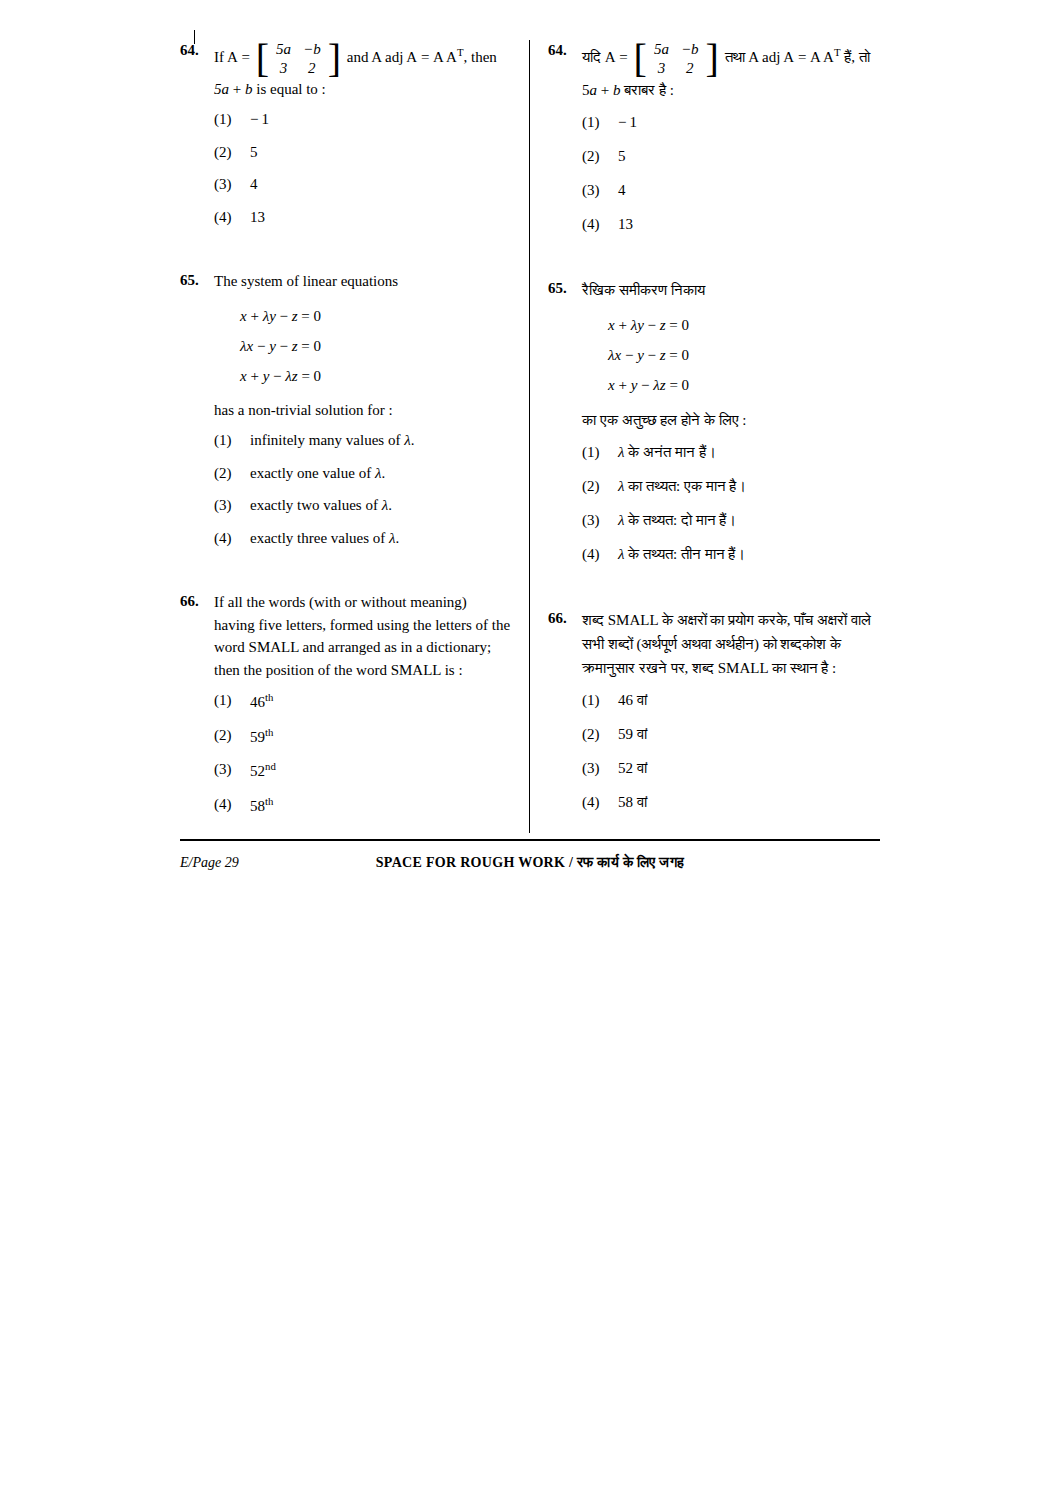64.
If A = [
| 5 a | − b |
| 3 | 2 |
] and A adj A = A AT, then 5a + b is equal to :
(1)
− 1
(2)
5
(3)
4
(4)
13
65.
The system of linear equations
x + λy − z = 0
λx − y − z = 0
x + y − λz = 0
has a non-trivial solution for :
(1)
infinitely many values of λ.
(2)
exactly one value of λ.
(3)
exactly two values of λ.
(4)
exactly three values of λ.
66.
If all the words (with or without meaning) having five letters, formed using the letters of the word SMALL and arranged as in a dictionary; then the position of the word SMALL is :
(1)
46th
(2)
59th
(3)
52nd
(4)
58th
64.
यदि A = [
| 5 a | − b |
| 3 | 2 |
] तथा A adj A = A AT हैं, तो 5a + b बराबर है :
(1)
− 1
(2)
5
(3)
4
(4)
13
65.
रैखिक समीकरण निकाय
x + λy − z = 0
λx − y − z = 0
x + y − λz = 0
का एक अतुच्छ हल होने के लिए :
(1)
λ के अनंत मान हैं।
(2)
λ का तथ्यत: एक मान है।
(3)
λ के तथ्यत: दो मान हैं।
(4)
λ के तथ्यत: तीन मान हैं।
66.
शब्द SMALL के अक्षरों का प्रयोग करके, पाँच अक्षरों वाले सभी शब्दों (अर्थपूर्ण अथवा अर्थहीन) को शब्दकोश के क्रमानुसार रखने पर, शब्द SMALL का स्थान है :
(1)
46 वां
(2)
59 वां
(3)
52 वां
(4)
58 वां
E/Page 29
SPACE FOR ROUGH WORK / रफ कार्य के लिए जगह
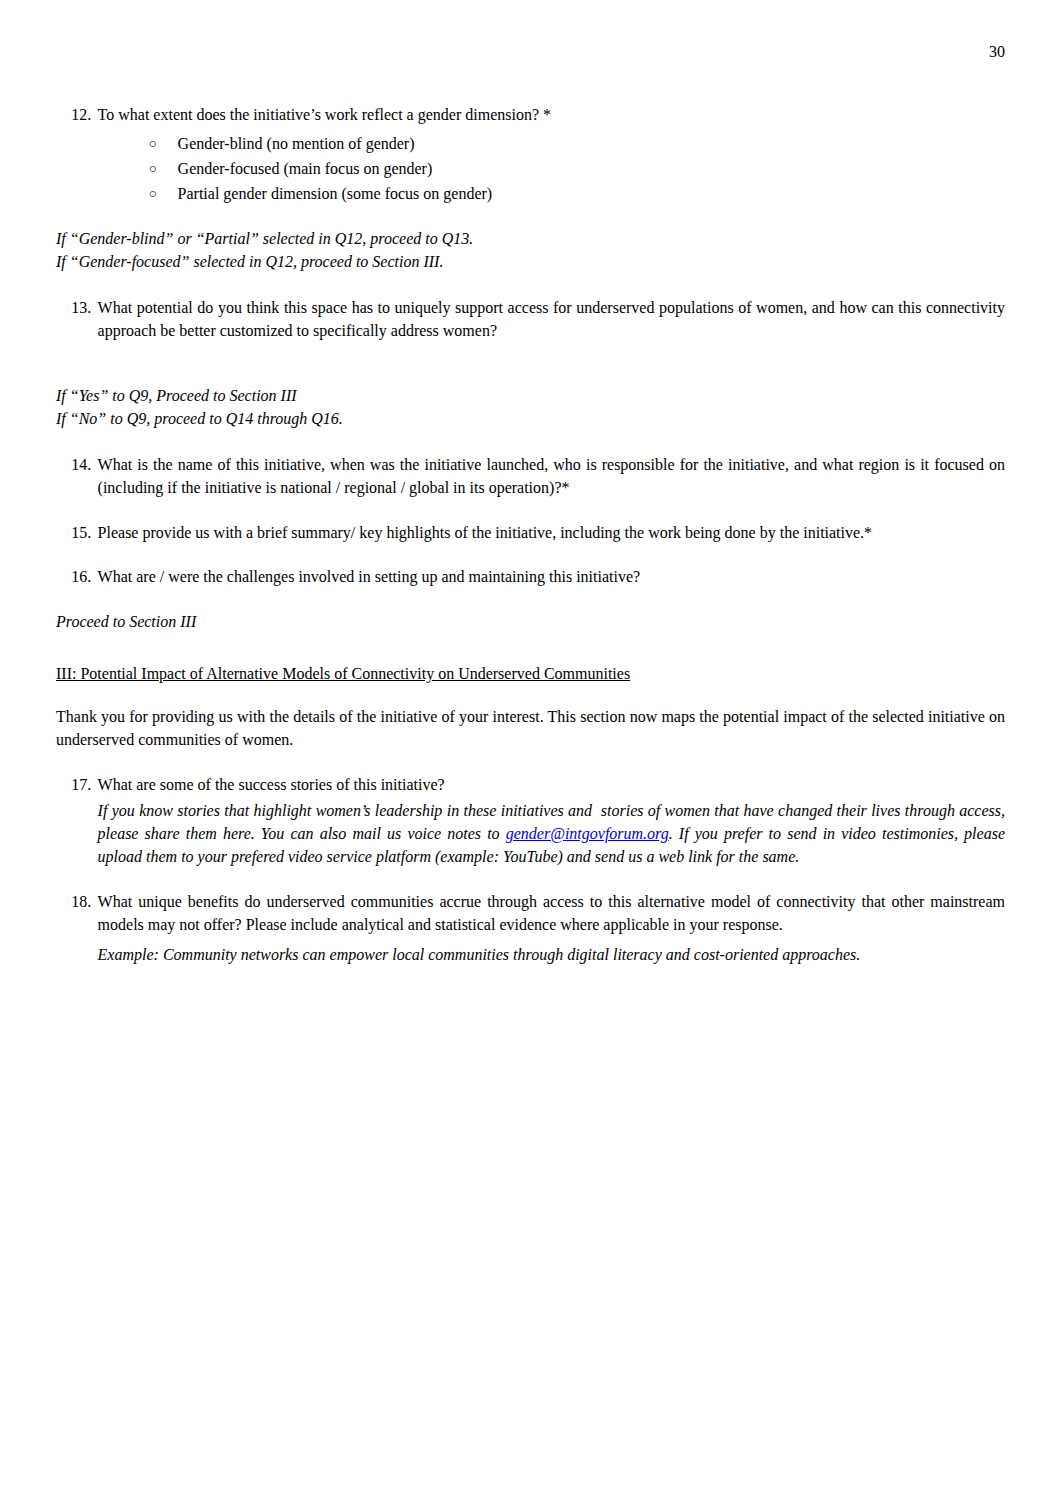30
12. To what extent does the initiative’s work reflect a gender dimension? *
Gender-blind (no mention of gender)
Gender-focused (main focus on gender)
Partial gender dimension (some focus on gender)
If “Gender-blind” or “Partial” selected in Q12, proceed to Q13.
If “Gender-focused” selected in Q12, proceed to Section III.
13. What potential do you think this space has to uniquely support access for underserved populations of women, and how can this connectivity approach be better customized to specifically address women?
If “Yes” to Q9, Proceed to Section III
If “No” to Q9, proceed to Q14 through Q16.
14. What is the name of this initiative, when was the initiative launched, who is responsible for the initiative, and what region is it focused on (including if the initiative is national / regional / global in its operation)?*
15. Please provide us with a brief summary/ key highlights of the initiative, including the work being done by the initiative.*
16. What are / were the challenges involved in setting up and maintaining this initiative?
Proceed to Section III
III: Potential Impact of Alternative Models of Connectivity on Underserved Communities
Thank you for providing us with the details of the initiative of your interest. This section now maps the potential impact of the selected initiative on underserved communities of women.
17. What are some of the success stories of this initiative? If you know stories that highlight women’s leadership in these initiatives and stories of women that have changed their lives through access, please share them here. You can also mail us voice notes to gender@intgovforum.org. If you prefer to send in video testimonies, please upload them to your prefered video service platform (example: YouTube) and send us a web link for the same.
18. What unique benefits do underserved communities accrue through access to this alternative model of connectivity that other mainstream models may not offer? Please include analytical and statistical evidence where applicable in your response. Example: Community networks can empower local communities through digital literacy and cost-oriented approaches.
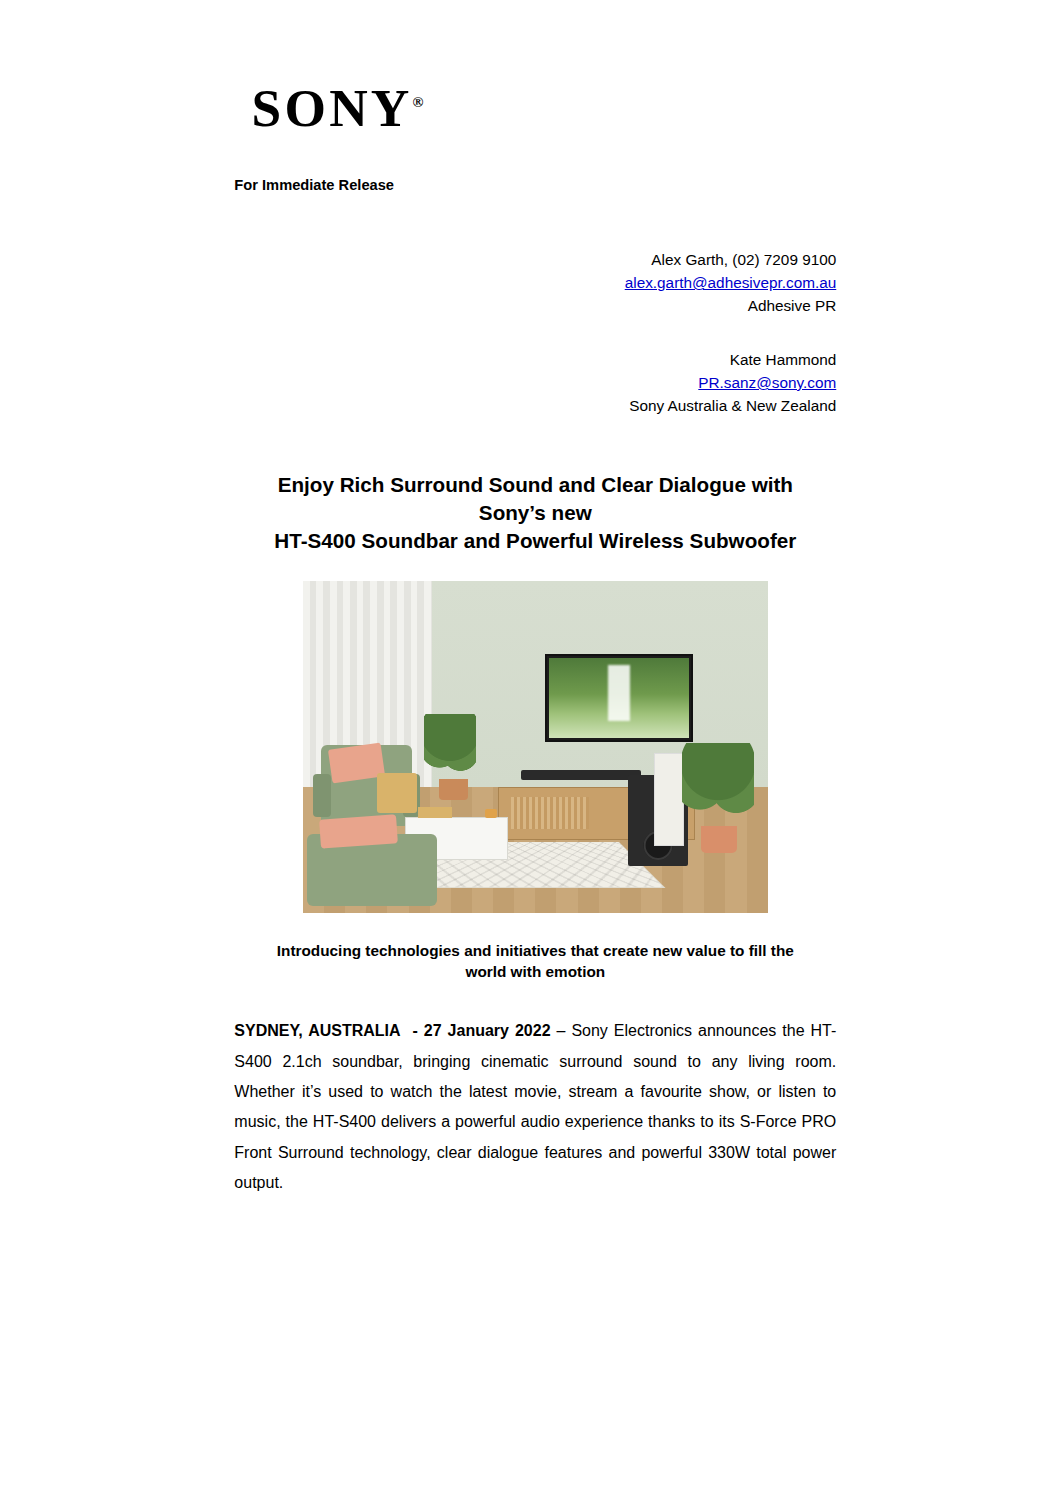SONY®
For Immediate Release
Alex Garth, (02) 7209 9100
alex.garth@adhesivepr.com.au
Adhesive PR
Kate Hammond
PR.sanz@sony.com
Sony Australia & New Zealand
Enjoy Rich Surround Sound and Clear Dialogue with Sony’s new
HT-S400 Soundbar and Powerful Wireless Subwoofer
Introducing technologies and initiatives that create new value to fill the world with emotion
SYDNEY, AUSTRALIA - 27 January 2022 – Sony Electronics announces the HT-S400 2.1ch soundbar, bringing cinematic surround sound to any living room. Whether it’s used to watch the latest movie, stream a favourite show, or listen to music, the HT-S400 delivers a powerful audio experience thanks to its S-Force PRO Front Surround technology, clear dialogue features and powerful 330W total power output.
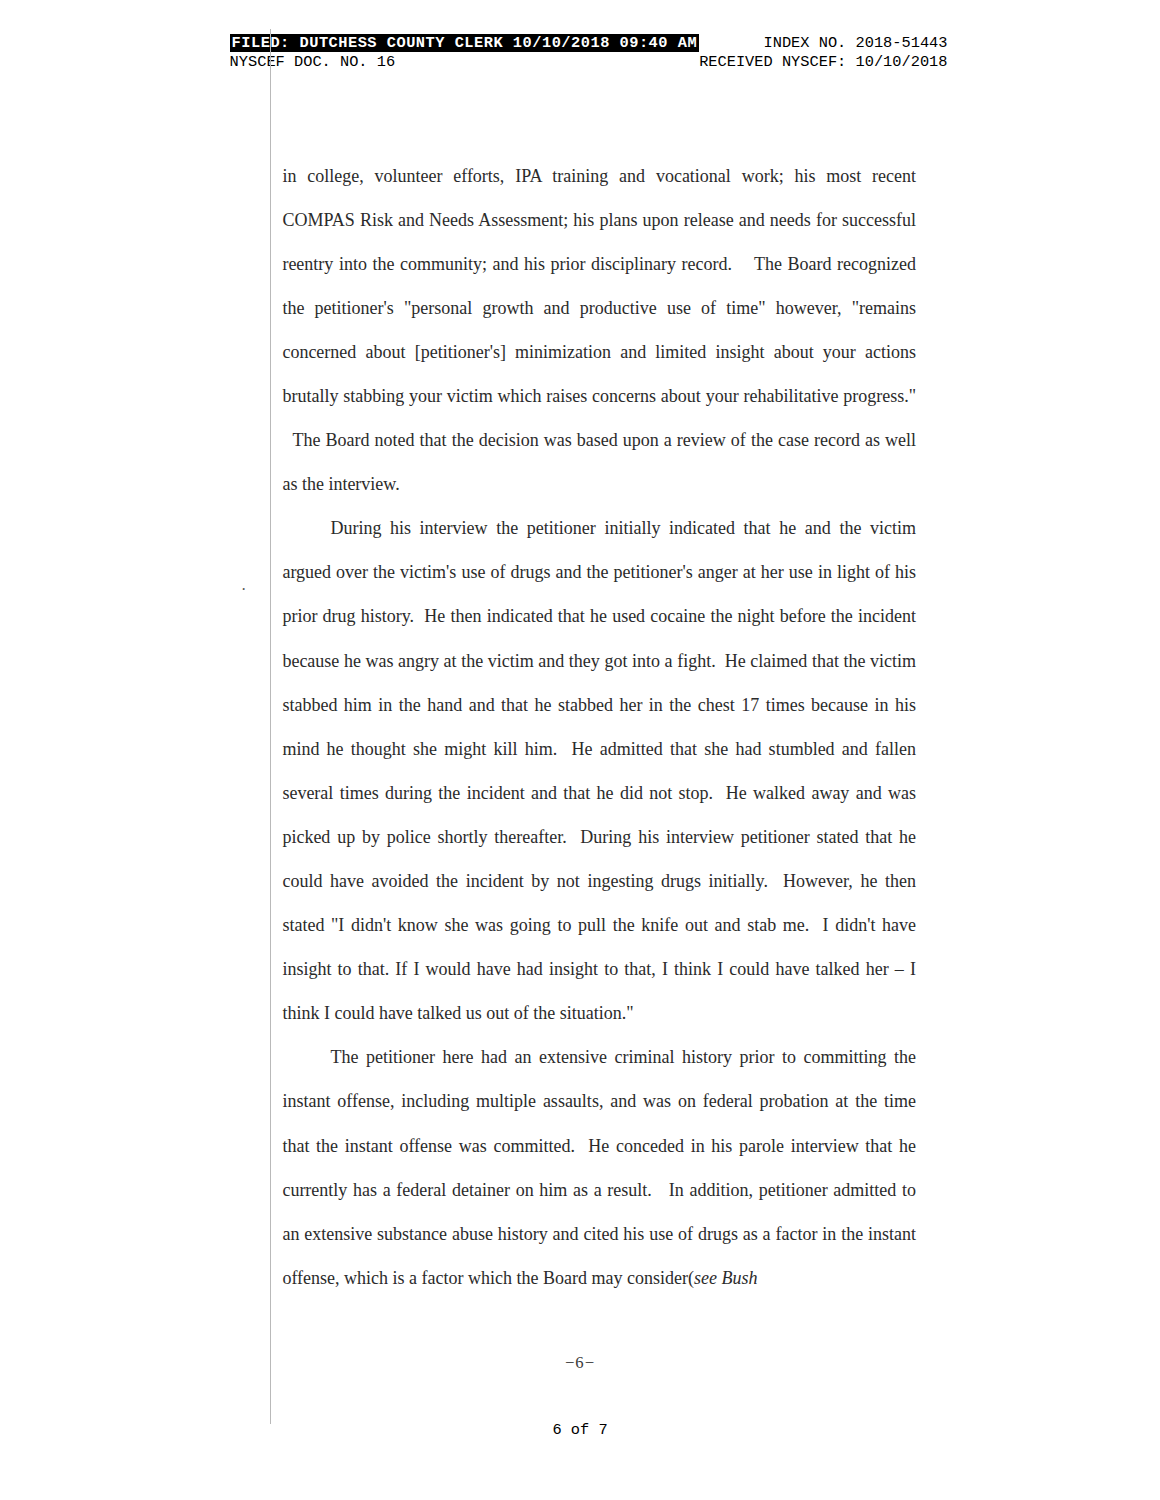FILED: DUTCHESS COUNTY CLERK 10/10/2018 09:40 AM
NYSCEF DOC. NO. 16
INDEX NO. 2018-51443
RECEIVED NYSCEF: 10/10/2018
·
in college, volunteer efforts, IPA training and vocational work; his most recent COMPAS Risk and Needs Assessment; his plans upon release and needs for successful reentry into the community; and his prior disciplinary record. The Board recognized the petitioner's "personal growth and productive use of time" however, "remains concerned about [petitioner's] minimization and limited insight about your actions brutally stabbing your victim which raises concerns about your rehabilitative progress." The Board noted that the decision was based upon a review of the case record as well as the interview.
During his interview the petitioner initially indicated that he and the victim argued over the victim's use of drugs and the petitioner's anger at her use in light of his prior drug history. He then indicated that he used cocaine the night before the incident because he was angry at the victim and they got into a fight. He claimed that the victim stabbed him in the hand and that he stabbed her in the chest 17 times because in his mind he thought she might kill him. He admitted that she had stumbled and fallen several times during the incident and that he did not stop. He walked away and was picked up by police shortly thereafter. During his interview petitioner stated that he could have avoided the incident by not ingesting drugs initially. However, he then stated "I didn't know she was going to pull the knife out and stab me. I didn't have insight to that. If I would have had insight to that, I think I could have talked her – I think I could have talked us out of the situation."
The petitioner here had an extensive criminal history prior to committing the instant offense, including multiple assaults, and was on federal probation at the time that the instant offense was committed. He conceded in his parole interview that he currently has a federal detainer on him as a result. In addition, petitioner admitted to an extensive substance abuse history and cited his use of drugs as a factor in the instant offense, which is a factor which the Board may consider(see Bush
−6−
6 of 7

> PROBLEM DESCRIPTION
Which lines above hold the string "values"? Copy every one of them.

> RESPONSE TO THIS EXERCISE
infinitely many values of λ.
exactly two values of λ.
exactly three values of λ.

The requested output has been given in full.